[Pose landmark coordinates]
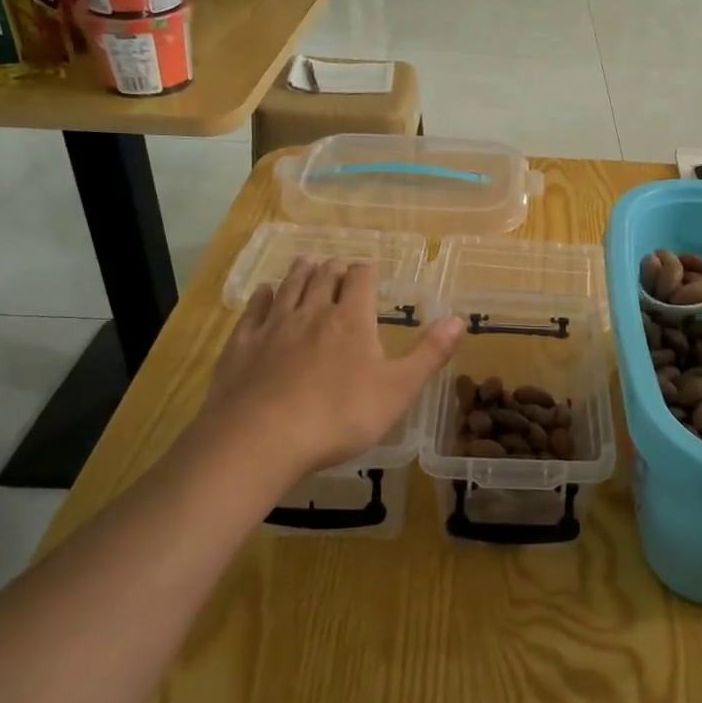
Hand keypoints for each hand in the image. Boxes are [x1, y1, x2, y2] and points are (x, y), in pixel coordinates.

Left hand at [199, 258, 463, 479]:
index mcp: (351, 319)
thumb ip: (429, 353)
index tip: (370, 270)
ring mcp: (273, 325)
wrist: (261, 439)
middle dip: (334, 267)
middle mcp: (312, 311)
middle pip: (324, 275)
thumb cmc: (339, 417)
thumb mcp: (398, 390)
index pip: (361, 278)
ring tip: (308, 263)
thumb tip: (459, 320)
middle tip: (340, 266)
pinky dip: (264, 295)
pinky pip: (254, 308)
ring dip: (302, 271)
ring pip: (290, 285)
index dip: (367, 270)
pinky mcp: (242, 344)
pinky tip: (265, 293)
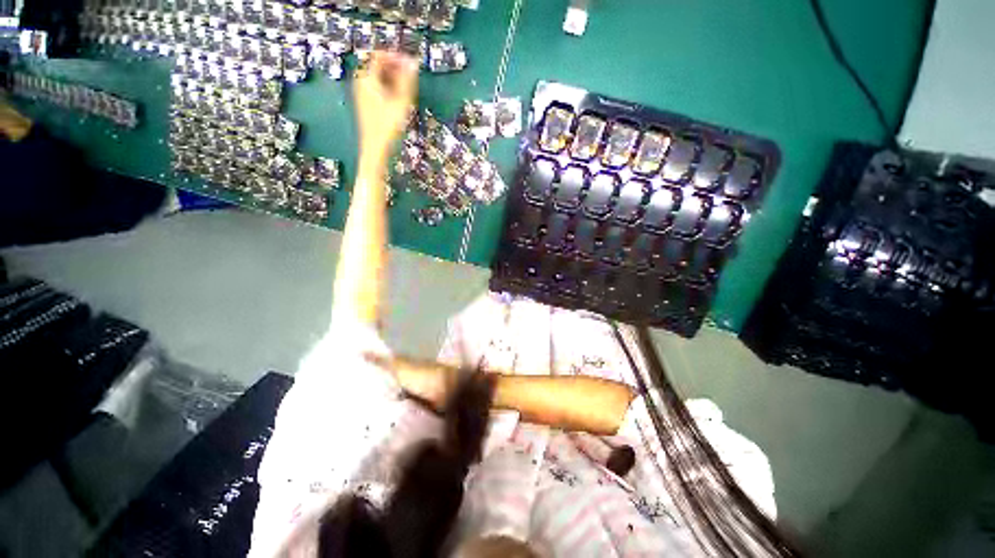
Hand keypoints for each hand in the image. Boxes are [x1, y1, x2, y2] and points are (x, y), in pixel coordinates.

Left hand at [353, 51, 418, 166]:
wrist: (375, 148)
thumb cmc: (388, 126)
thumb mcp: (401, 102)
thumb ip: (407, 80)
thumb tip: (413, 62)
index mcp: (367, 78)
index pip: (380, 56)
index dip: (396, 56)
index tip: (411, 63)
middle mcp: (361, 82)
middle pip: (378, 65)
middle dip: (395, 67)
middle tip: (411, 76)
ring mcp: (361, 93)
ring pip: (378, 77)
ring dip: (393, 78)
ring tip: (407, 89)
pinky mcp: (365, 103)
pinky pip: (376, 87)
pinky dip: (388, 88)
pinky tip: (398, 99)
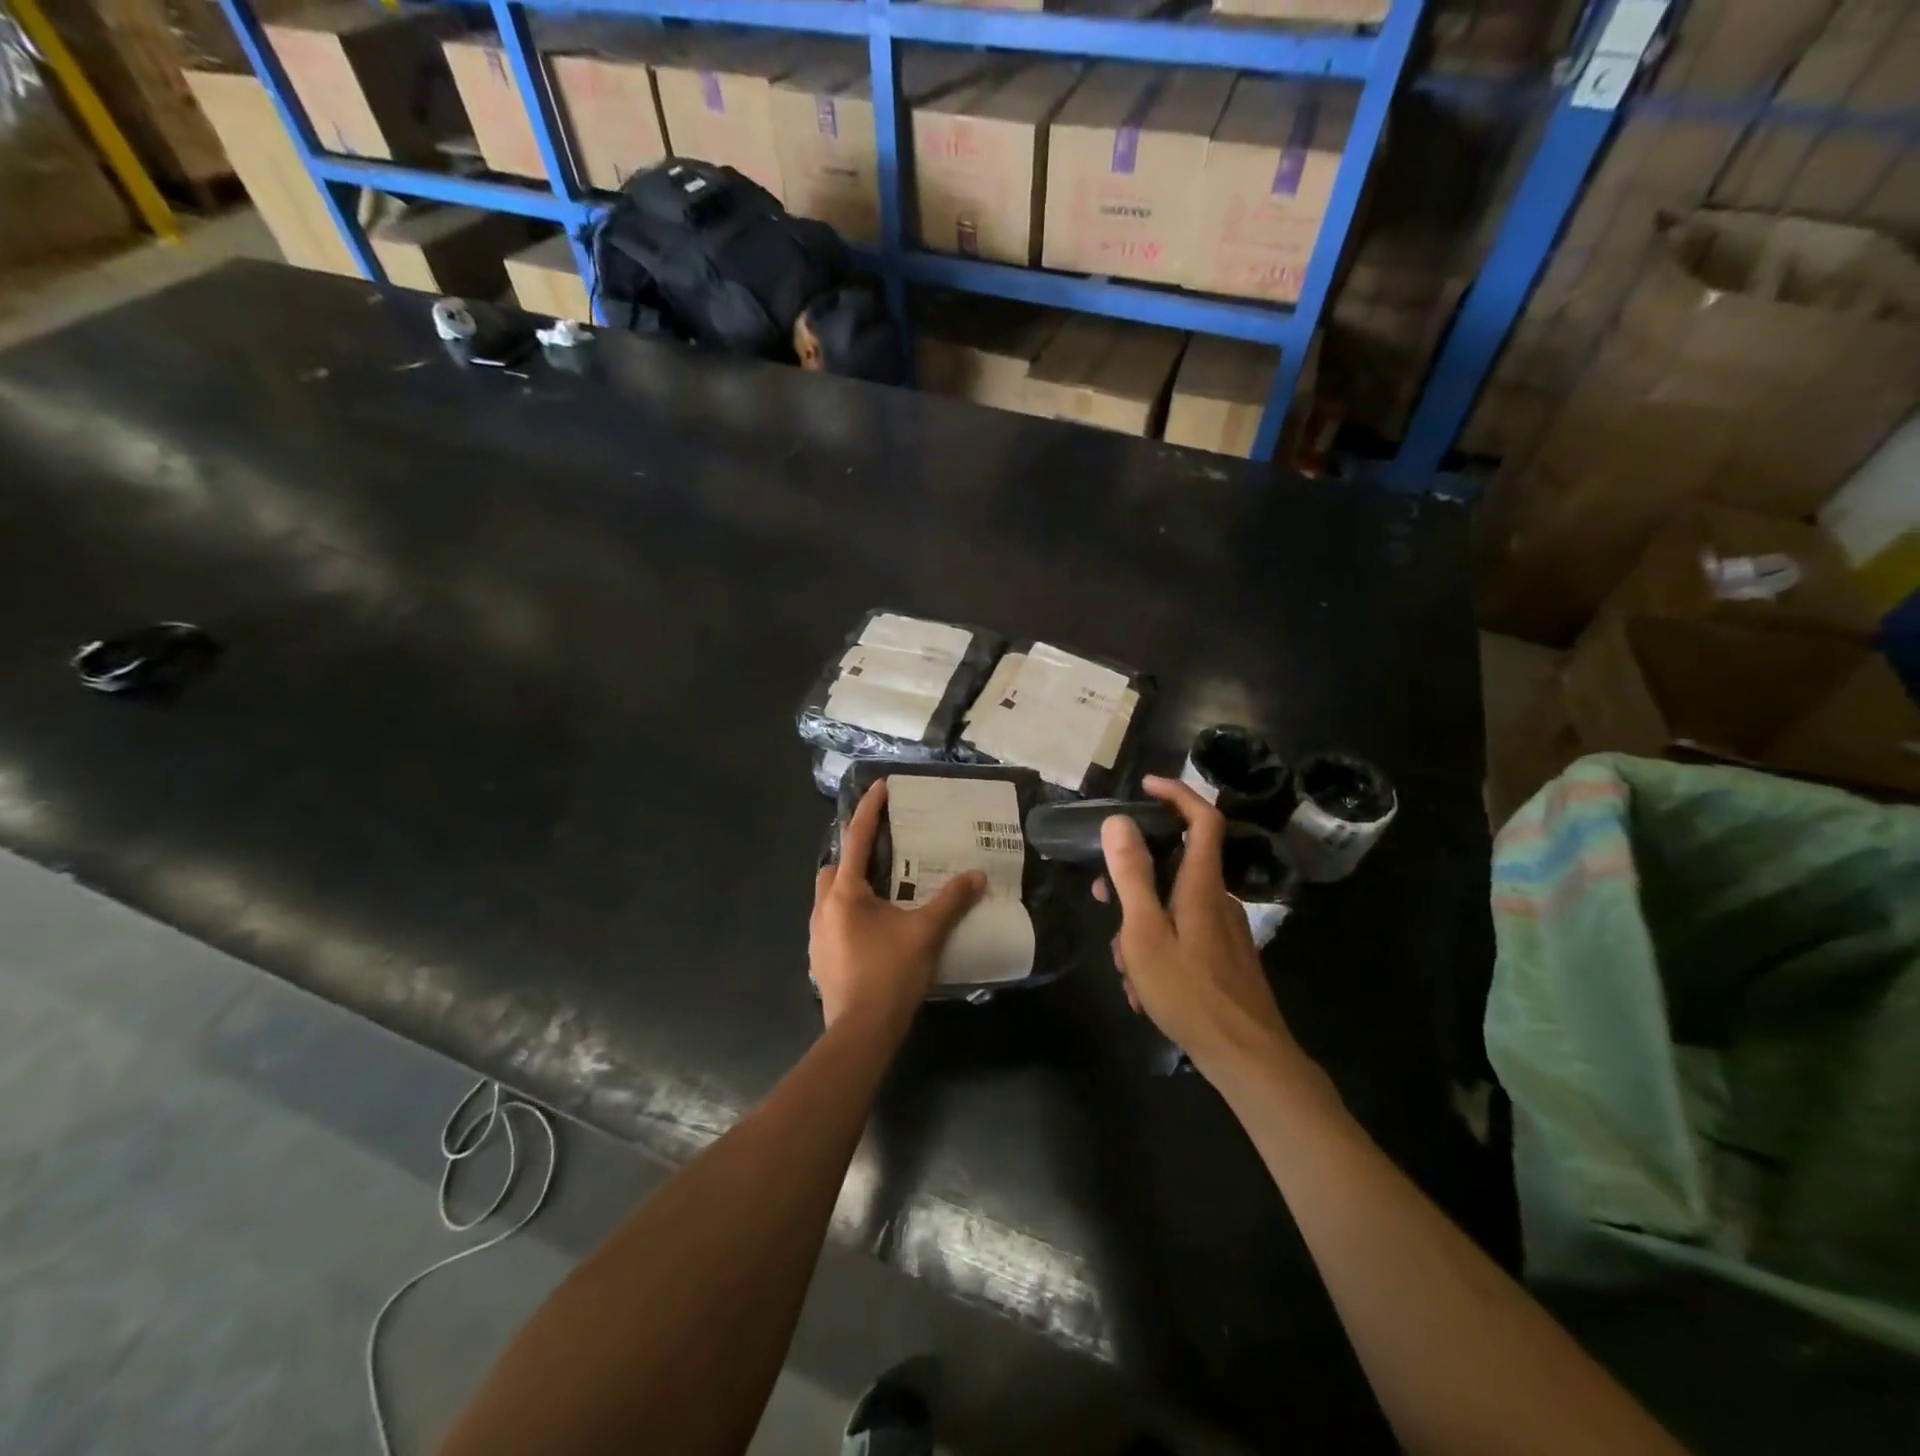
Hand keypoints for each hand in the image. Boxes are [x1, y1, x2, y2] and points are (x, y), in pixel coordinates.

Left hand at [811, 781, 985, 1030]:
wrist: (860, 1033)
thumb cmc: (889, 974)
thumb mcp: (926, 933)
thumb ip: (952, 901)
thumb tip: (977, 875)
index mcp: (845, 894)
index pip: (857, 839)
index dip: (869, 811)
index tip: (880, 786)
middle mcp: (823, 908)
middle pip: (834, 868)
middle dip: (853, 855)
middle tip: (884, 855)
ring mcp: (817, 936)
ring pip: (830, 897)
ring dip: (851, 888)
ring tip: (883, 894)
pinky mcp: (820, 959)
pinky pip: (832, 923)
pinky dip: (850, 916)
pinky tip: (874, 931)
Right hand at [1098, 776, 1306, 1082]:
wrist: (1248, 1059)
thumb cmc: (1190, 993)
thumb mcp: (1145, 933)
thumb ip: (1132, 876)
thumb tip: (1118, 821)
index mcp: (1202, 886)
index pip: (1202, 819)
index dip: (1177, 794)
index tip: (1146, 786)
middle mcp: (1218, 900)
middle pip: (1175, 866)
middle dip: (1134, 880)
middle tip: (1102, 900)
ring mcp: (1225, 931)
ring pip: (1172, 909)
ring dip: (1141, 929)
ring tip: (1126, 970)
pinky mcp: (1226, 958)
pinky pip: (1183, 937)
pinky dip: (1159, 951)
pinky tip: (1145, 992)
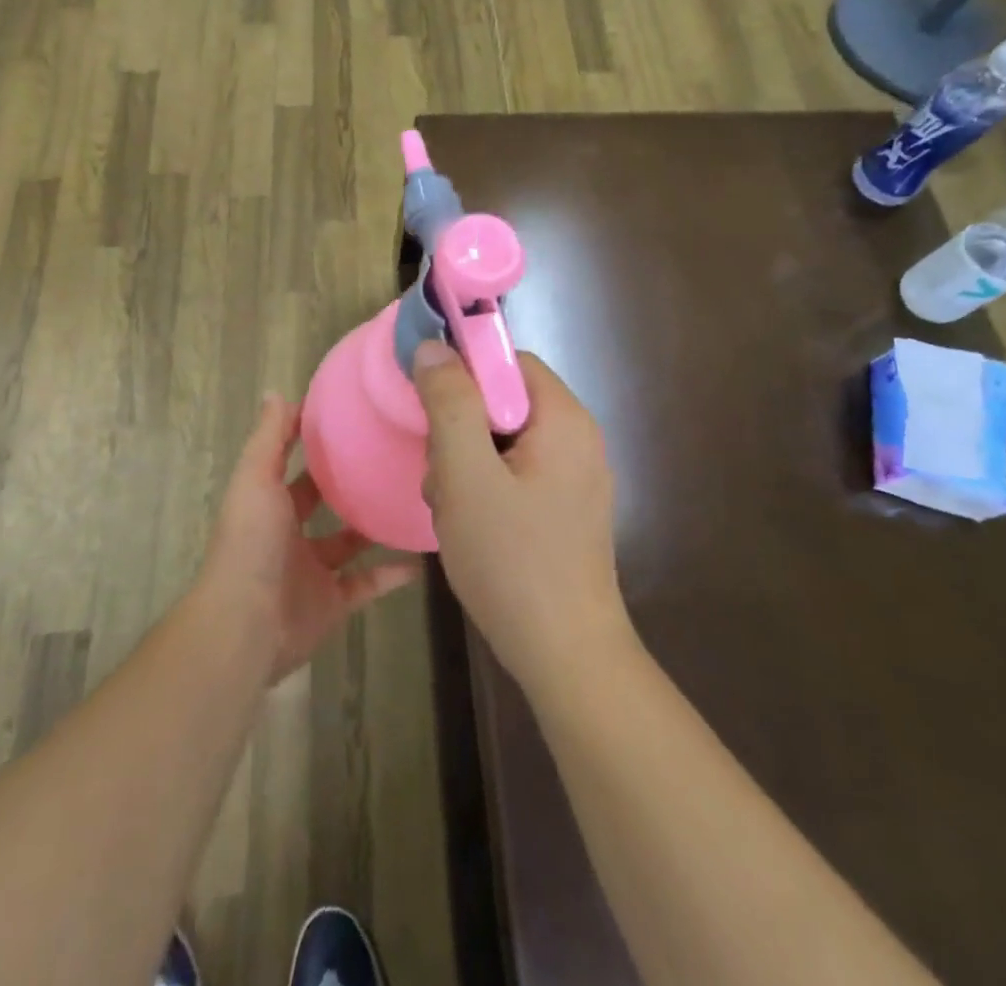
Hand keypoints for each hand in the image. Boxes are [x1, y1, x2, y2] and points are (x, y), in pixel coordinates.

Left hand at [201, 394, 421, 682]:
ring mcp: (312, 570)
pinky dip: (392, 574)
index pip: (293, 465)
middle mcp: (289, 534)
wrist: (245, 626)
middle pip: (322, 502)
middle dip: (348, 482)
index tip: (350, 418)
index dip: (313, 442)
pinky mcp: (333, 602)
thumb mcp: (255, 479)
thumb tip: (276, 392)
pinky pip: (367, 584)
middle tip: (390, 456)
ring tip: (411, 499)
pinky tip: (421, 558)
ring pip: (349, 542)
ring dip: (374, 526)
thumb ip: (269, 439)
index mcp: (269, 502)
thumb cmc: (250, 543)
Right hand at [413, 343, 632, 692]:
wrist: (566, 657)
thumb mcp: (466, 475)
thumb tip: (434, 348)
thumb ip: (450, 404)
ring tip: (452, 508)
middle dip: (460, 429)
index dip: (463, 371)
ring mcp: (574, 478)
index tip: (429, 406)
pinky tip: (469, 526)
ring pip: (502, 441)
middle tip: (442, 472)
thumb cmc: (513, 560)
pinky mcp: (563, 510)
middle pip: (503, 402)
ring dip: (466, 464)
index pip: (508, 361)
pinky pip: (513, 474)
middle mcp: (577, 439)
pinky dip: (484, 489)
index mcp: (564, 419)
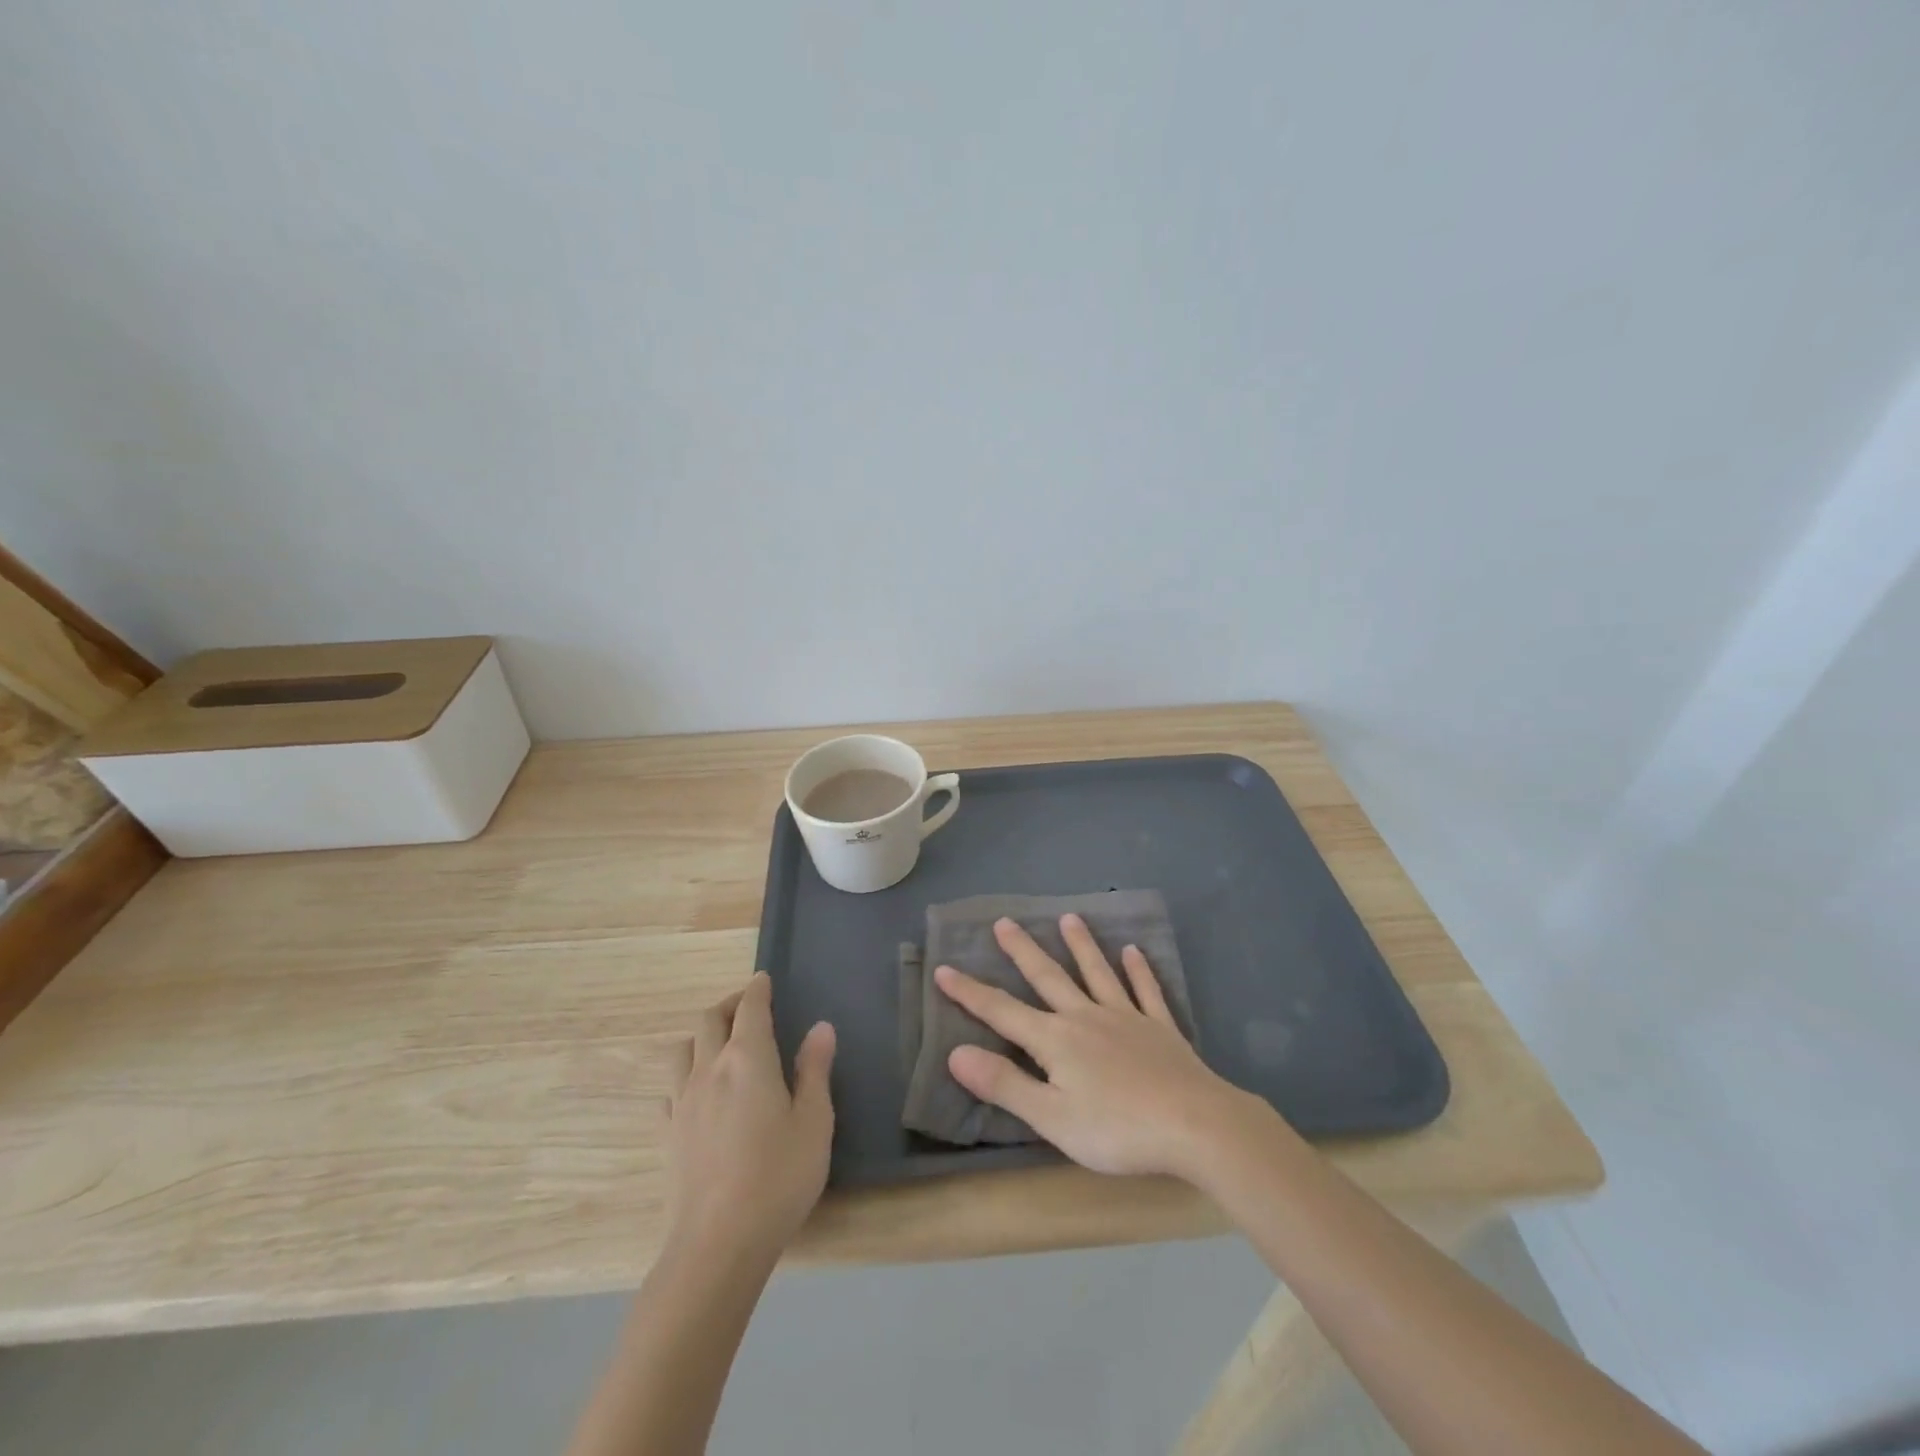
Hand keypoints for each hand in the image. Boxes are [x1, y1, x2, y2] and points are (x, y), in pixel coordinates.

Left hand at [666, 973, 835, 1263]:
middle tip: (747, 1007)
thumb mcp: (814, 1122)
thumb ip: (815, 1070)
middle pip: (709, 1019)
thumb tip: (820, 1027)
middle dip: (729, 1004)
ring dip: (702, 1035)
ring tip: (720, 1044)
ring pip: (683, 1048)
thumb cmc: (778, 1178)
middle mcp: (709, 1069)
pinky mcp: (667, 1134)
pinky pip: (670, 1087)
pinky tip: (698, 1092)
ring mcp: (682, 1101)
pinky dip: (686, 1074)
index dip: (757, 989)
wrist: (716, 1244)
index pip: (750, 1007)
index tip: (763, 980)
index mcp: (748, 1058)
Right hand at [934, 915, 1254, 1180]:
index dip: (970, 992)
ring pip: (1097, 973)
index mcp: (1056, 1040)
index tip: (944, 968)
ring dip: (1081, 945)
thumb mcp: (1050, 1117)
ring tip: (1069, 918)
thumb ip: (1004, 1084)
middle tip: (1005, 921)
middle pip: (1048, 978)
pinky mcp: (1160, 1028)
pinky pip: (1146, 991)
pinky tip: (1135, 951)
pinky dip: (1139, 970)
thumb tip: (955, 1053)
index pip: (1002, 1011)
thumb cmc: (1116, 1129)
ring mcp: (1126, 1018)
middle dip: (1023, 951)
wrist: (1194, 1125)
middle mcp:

▶ _Activity_
In the records above, find the line containing "middle dip: (853, 855)" and the line containing "thumb tip: (276, 392)", then give both of them again word for word along with every line between. Omit any pictures.

▶ _Expected output_
middle dip: (853, 855)
middle tip: (884, 855)
ring mcp: (817, 936)
ring pip: (830, 897)
ring dip: (851, 888)
ring tip: (883, 894)
pinky mcp: (820, 959)
pinky pip: (832, 923)
pinky dip: (850, 916)
pinky tip: (874, 931)
Right hand at [1098, 776, 1306, 1082]:
wrist: (1248, 1059)
thumb cmc: (1190, 993)
thumb mcp: (1145, 933)
thumb ip: (1132, 876)
thumb tip: (1118, 821)
index mcp: (1202, 886)
index pip: (1202, 819)
index dip: (1177, 794)
index tip: (1146, 786)
middle mcp: (1218, 900)
middle pip: (1175, 866)
middle dip: (1134, 880)
middle tip: (1102, 900)
ring mcp: (1225, 931)
ring pip: (1172, 909)
ring dip: (1141, 929)
ring tip: (1126, 970)
pinky mcp: (1226, 958)
pinky pip: (1183, 937)
pinky dip: (1159, 951)
pinky tip: (1145, 992)
Hand keypoints for each hand in the image. Boxes are [x1, y1, x2, y2] and points are (x, y), in pixel coordinates.

Left hand at [201, 394, 421, 682]:
ring mcp: (312, 570)
pinky dip: (392, 574)
index pip: (293, 465)
middle mcp: (289, 534)
wrist: (245, 626)
middle pip: (322, 502)
middle dip: (348, 482)
index tip: (350, 418)
index dip: (313, 442)
pinky mcp: (333, 602)
thumb mcp: (255, 479)
thumb tip: (276, 392)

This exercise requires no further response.